Identifying individuals with DDX41 germline predisposition syndrome Free

Background: Deleterious DDX41 germ line variants cause a predisposition syndrome (DDX41-GPS) that increases the risk of myeloid neoplasms (MNs), particularly myelodysplastic syndrome (MDS) and acute myeloid leukemia (AML), with a penetrance of roughly 50% by age 90 years. First identified in 2015, there remains much to learn about the pathogenesis, presentation, and survival of individuals with DDX41-GPS.

Methods: Records from patients identified during workup of a MN or through targeted family variant testing with DDX41-GPS at Huntsman Cancer Institute (HCI) between January 1, 2021, and August 1, 2025, were reviewed. We examined the clinical presentation, laboratory findings, genetic profile, and survival. DDX41 variants were classified per American College of Medical Genetics guidelines as likely pathogenic (LP), pathogenic (P), or variants of uncertain significance (VUS). When possible, germ line status was confirmed by sequencing cultured fibroblasts. When germ line testing was not an option, variants with an allele frequency >40% were assumed to be of germ line origin.

Results: We identified 48 individuals with DDX41-GPS from 35 unrelated families. 66.7% (32/48) of individuals were alive as of the data cutoff. 62.5% (30/48) were male and 37.5% (18/48) female. DDX41-GPS identification occurred during the work-up of MN diagnosis in 60.4% (30/48) (median age at diagnosis 68 years, range 47-89 years). Seventeen patients (10 males, 7 females) were diagnosed with AML and 12 with MDS (11 males, 1 female). Fifteen patients were identified through cascade testing. Eighteen unique germ line DDX41 variants were identified, with 11 classified as P/LP and 7 classified as VUS. The most common germ line variants were DDX41 c.3G>A (27.1%, n=13) and DDX41 c.415_418dup (20.8, n=10%). Of those with MNs, 51.7% (15/29) had a somatic mutation identified in the alternate allele. 60% (9/15) of those had the canonical somatic DDX41 c.1574G>A variant.

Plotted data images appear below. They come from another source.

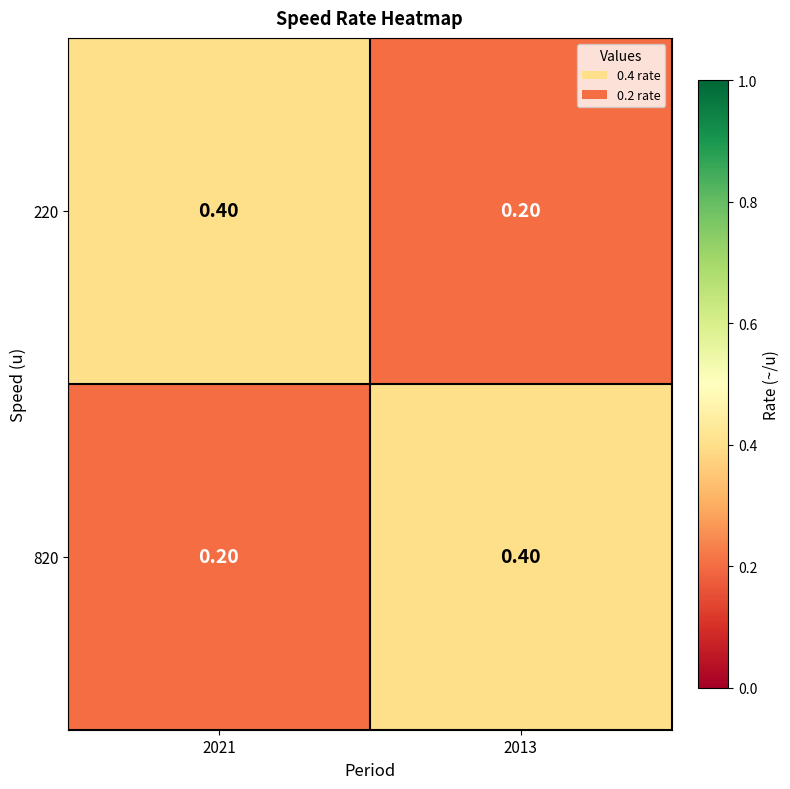

What is the sum of the 220 values at 2013 and 2021?

0.6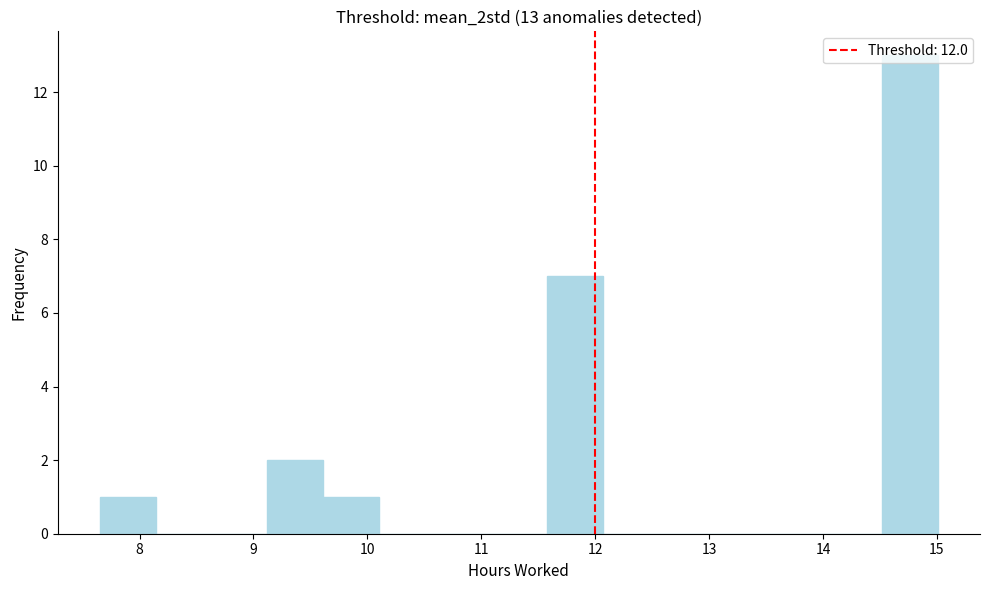

Which range on the x-axis has the tallest bar?

14.5 to 15.0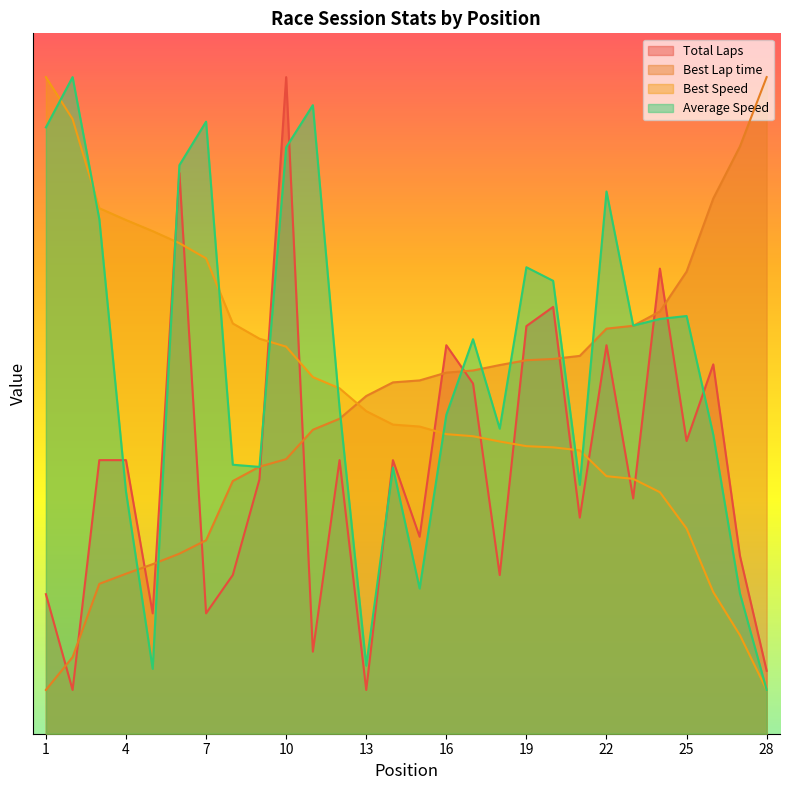

What is the value of the Best Speed point at the 15th from the left?

70.2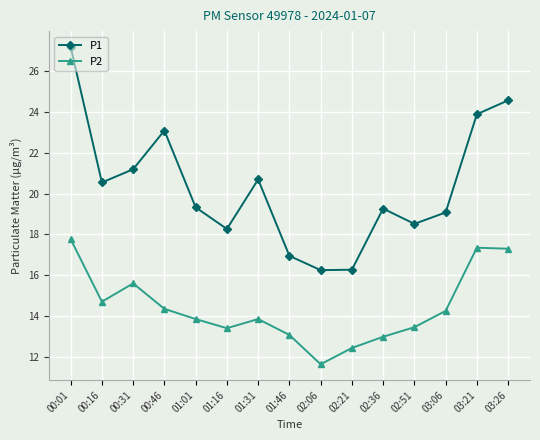

What is the average value of the P2 series?

14.4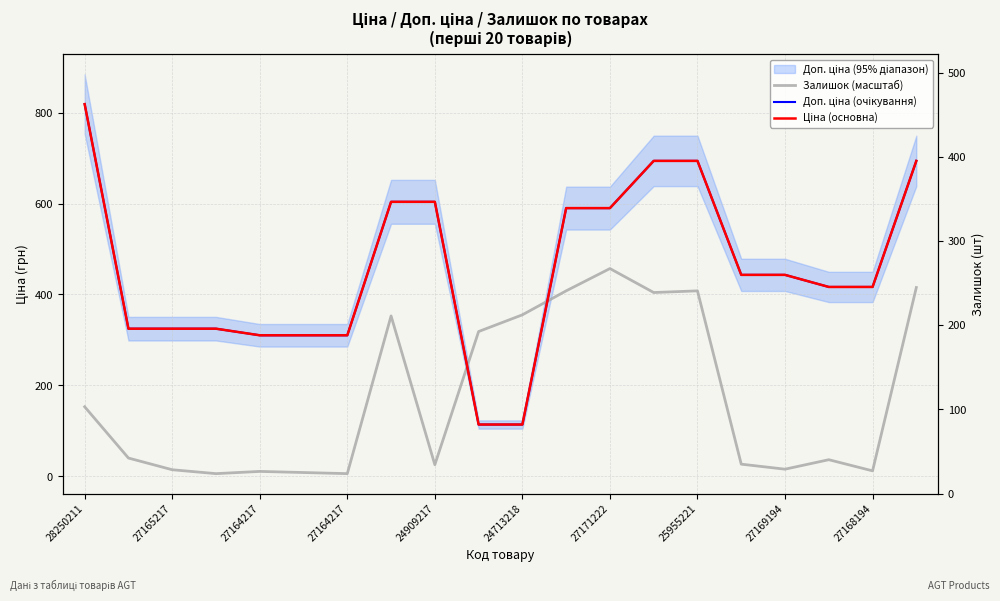

Which has a higher value, 18 or 17?

17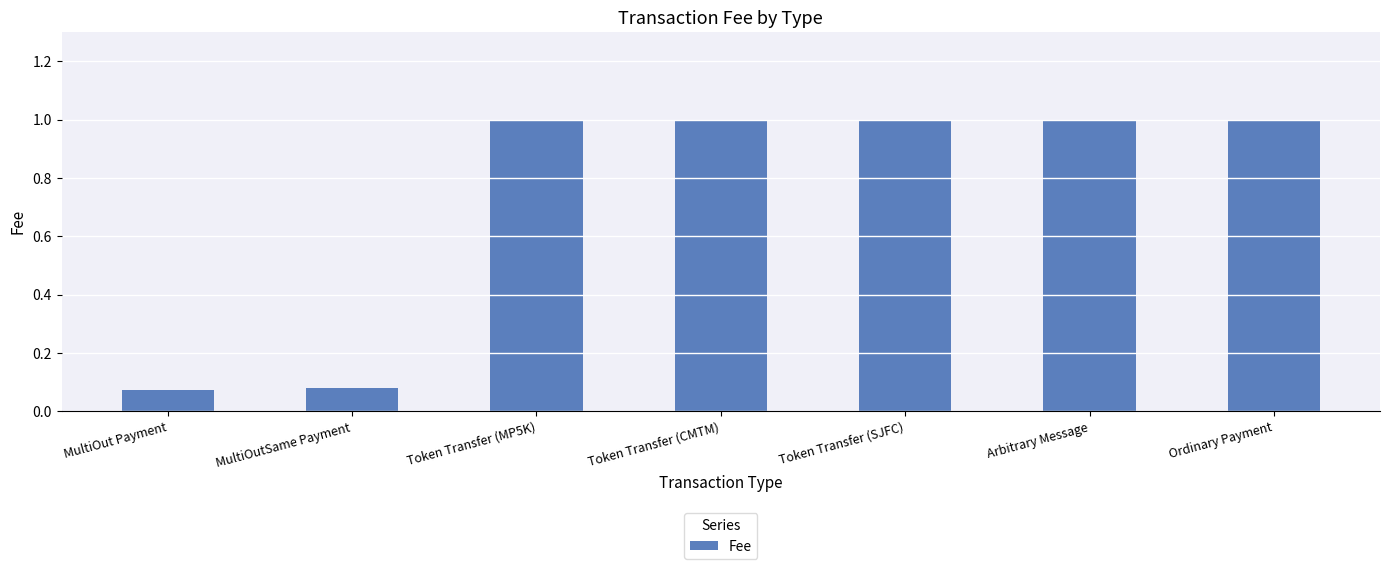

What is the average value?

0.7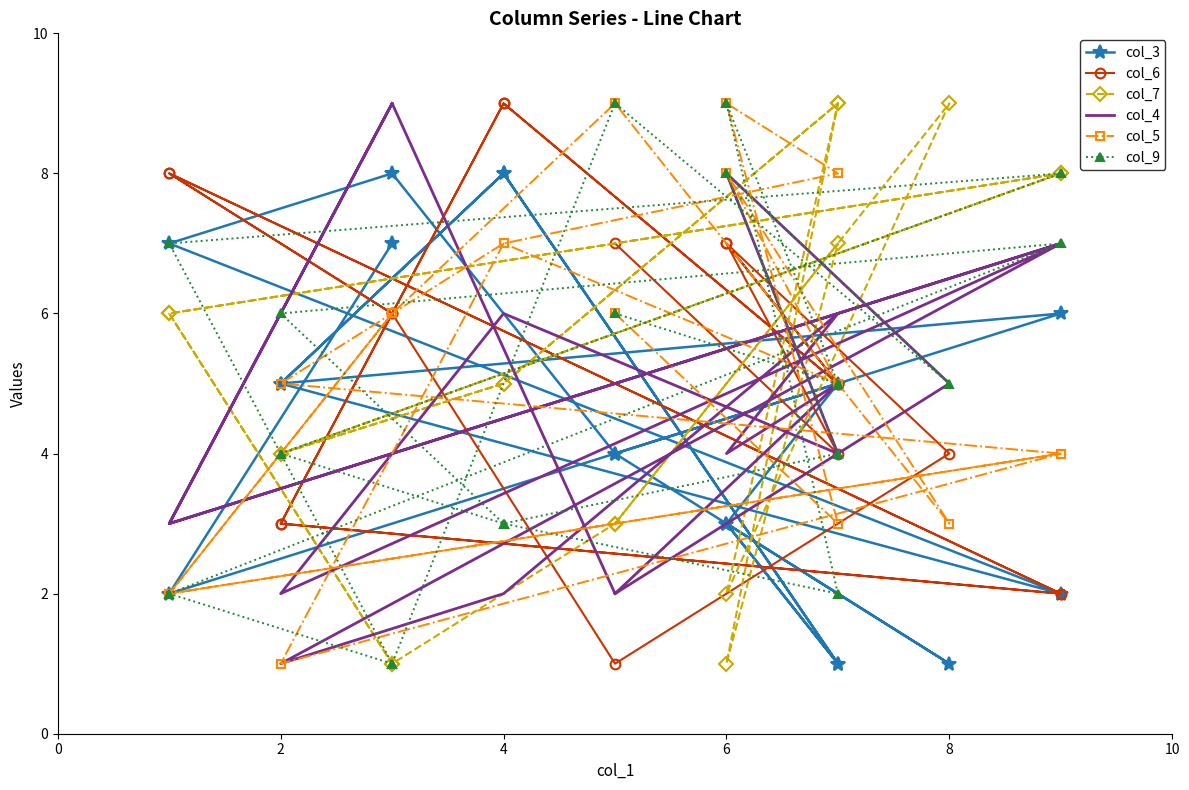

What is the highest value of the col_9 series?

9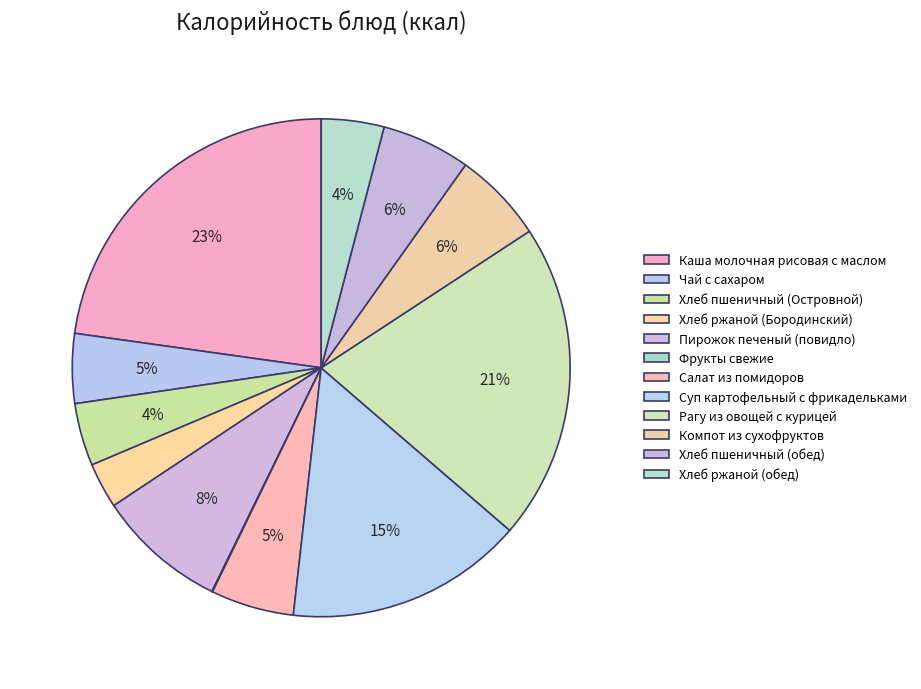

Between Каша молочная рисовая с маслом and Салат из помидоров, which is larger?

Каша молочная рисовая с маслом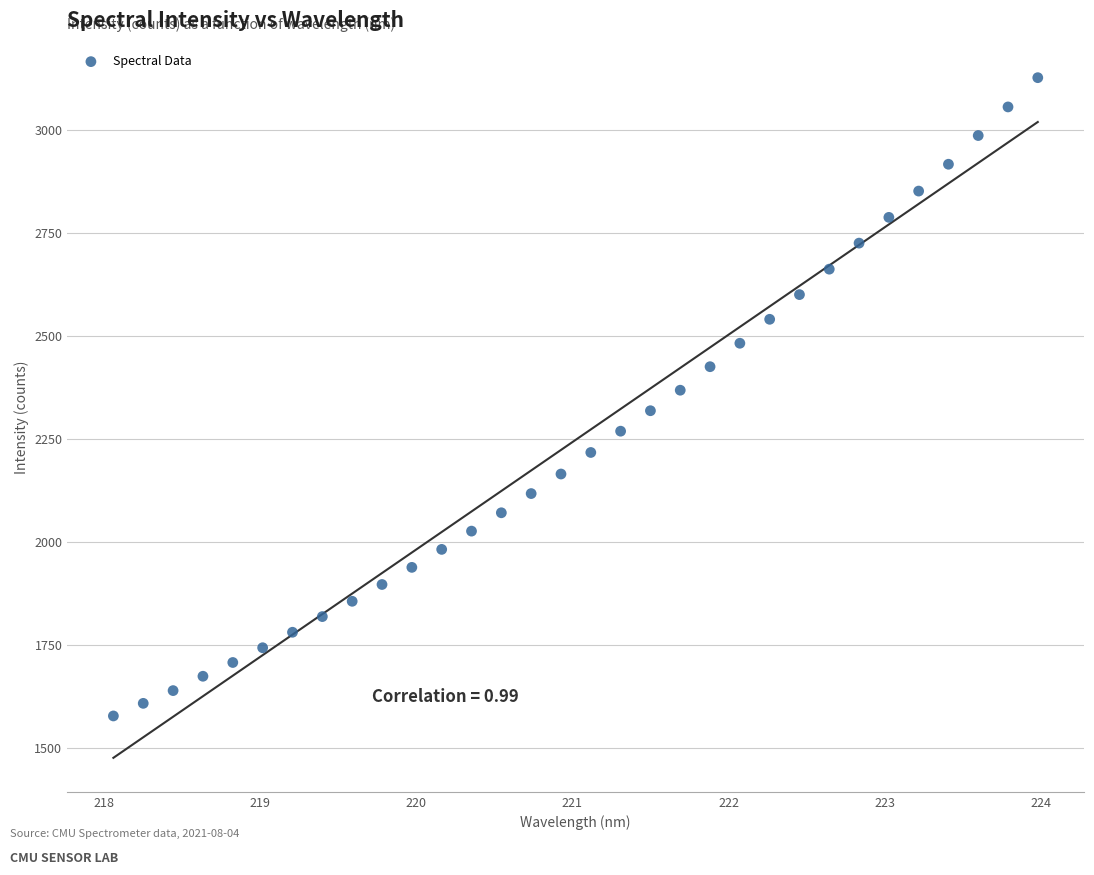

What is the range of X values (max minus min)?

5.9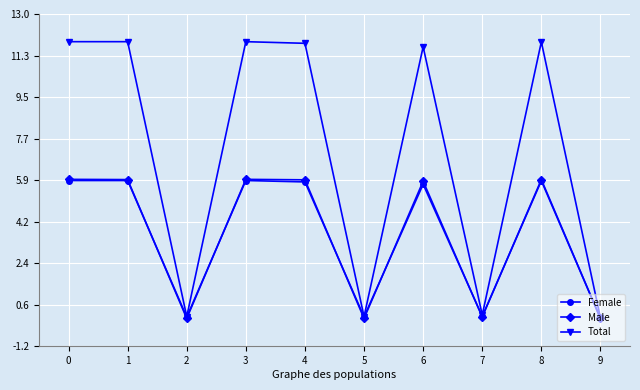

How many categories are shown in the chart?

10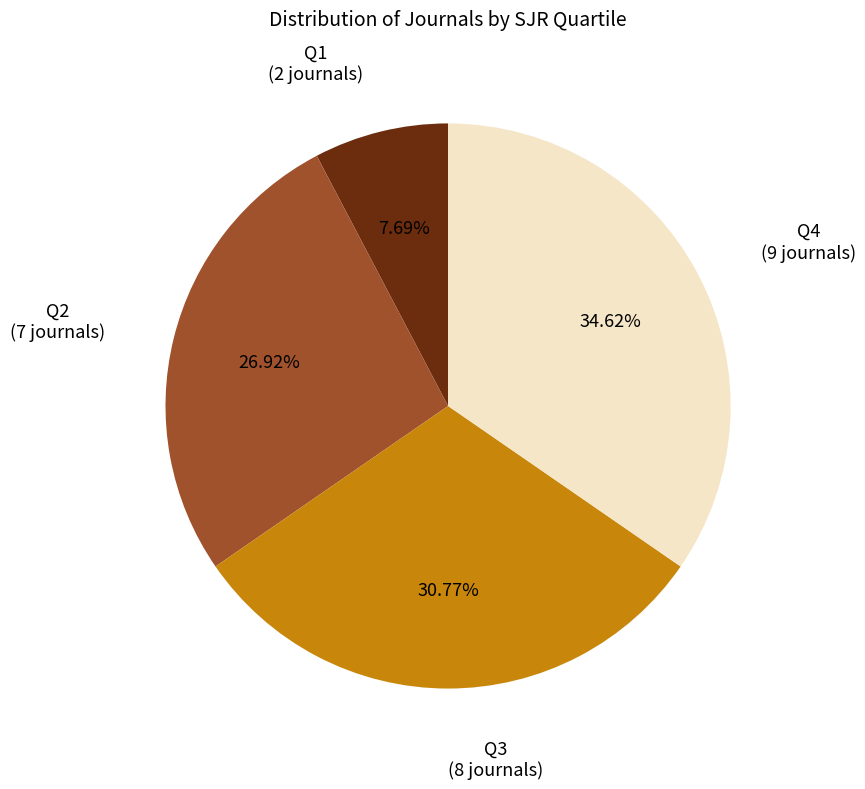

Is the sum of Q1 and Q2 greater than half?

No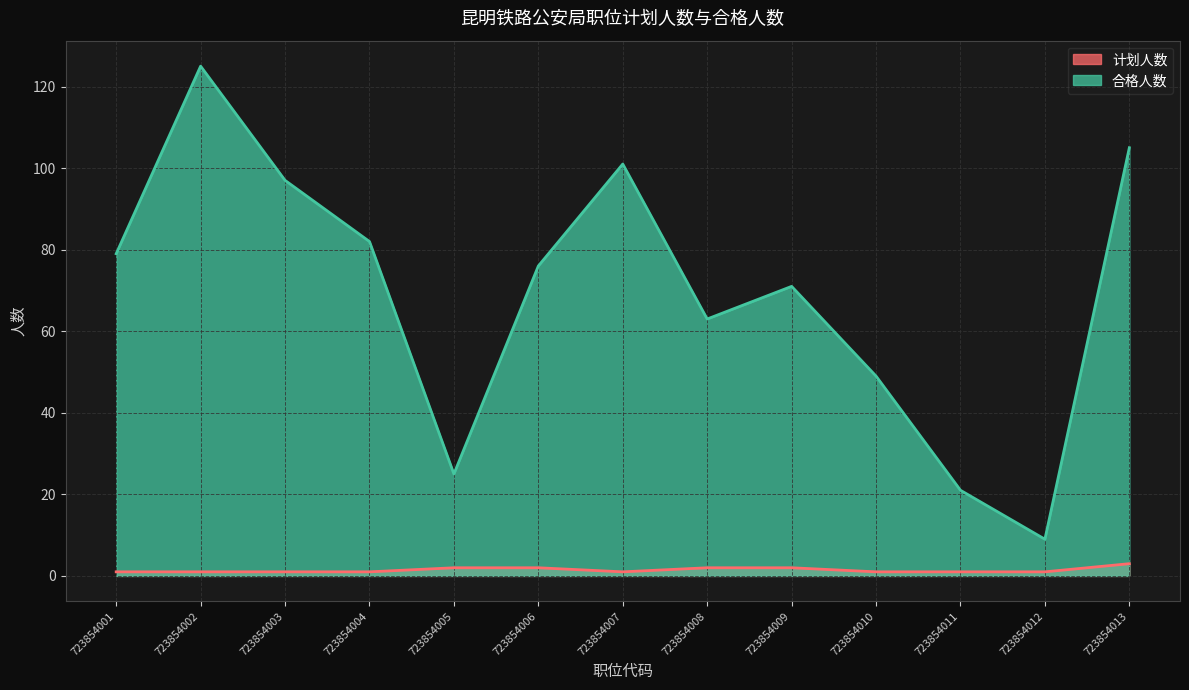

What are all the series names shown in the legend?

计划人数, 合格人数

Of individuals without MN (18/48), the median age was 58 years, range 38-96 years. At the time of DDX41-GPS identification, hemoglobin was a median of 13.75 g/dL (12.5-15.6), white blood cell count was a median of 6.45 k/uL (2.69-9.39), absolute neutrophil count was a median of 3.77 k/uL (1.31-6.82), and platelet count was a median of 238.5 K (123-388). 11.1% (2/18) of individuals had pancytopenia at the time of DDX41-GPS identification but ultimately were not diagnosed with MDS/AML. For 6/18 individuals, CBCs were unavailable. None of the unaffected individuals have developed MNs since starting annual follow-up at HCI.

The median survival of patients with MN was 5.0 years (95% CI 4.0-NS), consistent with previously published works. Median OS if a patient developed a second somatic alteration in DDX41 was 6.0 years (95% CI 5.0-NS) versus 2.0 years (95% CI 1.0-NS) in those for which a somatic mutation was not identified (p=0.19). Of patients with DDX41-AML (n=17), cytopenia was noted a median of one month (range 0-31 months) before AML diagnosis. Of patients with DDX41-MDS (n=12), cytopenia was identified a median of 8.5 months before MDS diagnosis (range 1-74 months).

Conclusion: Most individuals with DDX41-GPS were identified at the same time as MN diagnosis. Lifelong cytopenias, such as those observed in germ line ETV6 or ANKRD26 predispositions, were uncommon in our DDX41-GPS cohort. A longer latency between cytopenia development and MN diagnosis was observed in those with DDX41-MDS versus DDX41-AML. More research is needed to determine whether these cytopenias are associated with DDX41-GPS or whether they represent early clonal changes in MDS. Cascade testing of affected individuals' family members will help pave the way for prospective studies aimed at characterizing the natural history of DDX41-GPS before individuals develop MNs.